To be sure, there are influential people/ institutions/ supposed sources of information (are you listening, Fox News?) that deliberately exacerbate people's fears to promote their own agenda. But such are not conspiracies. Some may be nothing more than incompetent. Some may be attempts to stand on the seashore and prevent the tide from coming in. And some, yes, are stirring the pot to confuse and dismay.
Does all this imply that there are no answers, or at least no obvious ones? That, alas, is the way many respond when their own easy answer of choice does not come up as the default setting of life. We want answers, and we want them now! Of course, there will be times when solutions are withheld by unforeseen and unnecessary obstacles. But a child does not become an adult with all of the abilities and wisdom of an adult just because that child wants it. The first shoot of a plant does not grow to its full height no matter how much we might wish it so.

Friday, April 1, 2011

Making Changes

A photo on line of one of the protesters at a recent (unnamed) political rally showed an over-weight, slovenly young man with a sign that was, frankly, scary.
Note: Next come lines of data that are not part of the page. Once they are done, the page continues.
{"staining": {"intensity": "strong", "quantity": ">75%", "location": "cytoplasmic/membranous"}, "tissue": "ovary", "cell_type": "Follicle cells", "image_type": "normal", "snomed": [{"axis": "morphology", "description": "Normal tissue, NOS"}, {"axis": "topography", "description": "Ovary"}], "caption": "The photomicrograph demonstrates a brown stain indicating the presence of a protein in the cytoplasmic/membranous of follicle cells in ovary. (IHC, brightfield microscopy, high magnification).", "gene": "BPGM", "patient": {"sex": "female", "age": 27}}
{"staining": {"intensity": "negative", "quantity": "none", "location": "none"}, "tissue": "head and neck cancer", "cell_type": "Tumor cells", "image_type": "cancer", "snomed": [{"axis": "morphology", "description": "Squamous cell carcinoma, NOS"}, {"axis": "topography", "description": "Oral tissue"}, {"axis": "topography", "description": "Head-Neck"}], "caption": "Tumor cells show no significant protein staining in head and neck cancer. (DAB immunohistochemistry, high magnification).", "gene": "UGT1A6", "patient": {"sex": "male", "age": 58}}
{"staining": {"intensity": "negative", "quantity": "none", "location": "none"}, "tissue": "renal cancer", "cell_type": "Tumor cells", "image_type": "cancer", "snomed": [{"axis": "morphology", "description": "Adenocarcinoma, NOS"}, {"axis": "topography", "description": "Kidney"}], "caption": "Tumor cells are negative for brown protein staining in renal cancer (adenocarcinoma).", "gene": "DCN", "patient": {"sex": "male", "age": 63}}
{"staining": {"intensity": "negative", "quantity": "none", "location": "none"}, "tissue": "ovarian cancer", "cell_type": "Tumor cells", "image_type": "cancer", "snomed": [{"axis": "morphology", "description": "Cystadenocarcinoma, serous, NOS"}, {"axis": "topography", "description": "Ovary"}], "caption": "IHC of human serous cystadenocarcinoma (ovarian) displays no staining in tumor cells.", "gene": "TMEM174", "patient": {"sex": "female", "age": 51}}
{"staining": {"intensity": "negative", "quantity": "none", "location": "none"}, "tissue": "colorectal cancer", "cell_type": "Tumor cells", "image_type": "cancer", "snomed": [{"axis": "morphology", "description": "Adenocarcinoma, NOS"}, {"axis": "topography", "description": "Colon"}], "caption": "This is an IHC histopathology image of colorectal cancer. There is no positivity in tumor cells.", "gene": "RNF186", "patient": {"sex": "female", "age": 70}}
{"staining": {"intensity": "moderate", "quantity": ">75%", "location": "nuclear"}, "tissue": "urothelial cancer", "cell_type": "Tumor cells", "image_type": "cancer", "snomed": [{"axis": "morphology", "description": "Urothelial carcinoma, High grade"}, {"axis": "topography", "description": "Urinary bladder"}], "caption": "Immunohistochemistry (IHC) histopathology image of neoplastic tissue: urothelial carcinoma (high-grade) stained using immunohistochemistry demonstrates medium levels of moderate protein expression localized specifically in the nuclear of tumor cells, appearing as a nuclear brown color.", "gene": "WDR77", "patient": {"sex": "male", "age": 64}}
It read, "Oppose Change," only the C had been made over into a Hammer-and-Sickle symbol. He was giving  the camera a vacuous grin. I had two immediate reactions: (1)Here was someone who was facing inevitable disappointment, as change in some form or other is inevitable. (After all, wasn't it the Greek philosopher Heraclitus who observed that no one can put their foot into the same river twice?) (2) We as a society have taken a human tendency- resistance to change- and held it up as a virtue.
We as a species do not like change. I have often pointed out that we accept change only when the pain of changing becomes less than the pain of staying the way we are.  (Odiorne's Law- patent pending) But the reality is that change happens whether we like it or not. The decision we must make is whether the change will be what we want.If we assume a passive stance, we have no idea and  no say as to the result. As the Zen saying goes, if you don't decide where you want to go,you will up someplace else.
As I said, change happens- anyway! Even our faith gets involved. We might talk of worshiping a God Who is the same, yesterday, tomorrow and always. But this is also a God Who constantly makes all things new. Each dawn brings a new day, completely distinct from the others before or those to come.
Of course, some deliberate changes end up the wrong ones anyway. We make choices that we wish we had not. There are no guarantees.But that does not get us off the hook We still must deal with the changes.That's what's called living.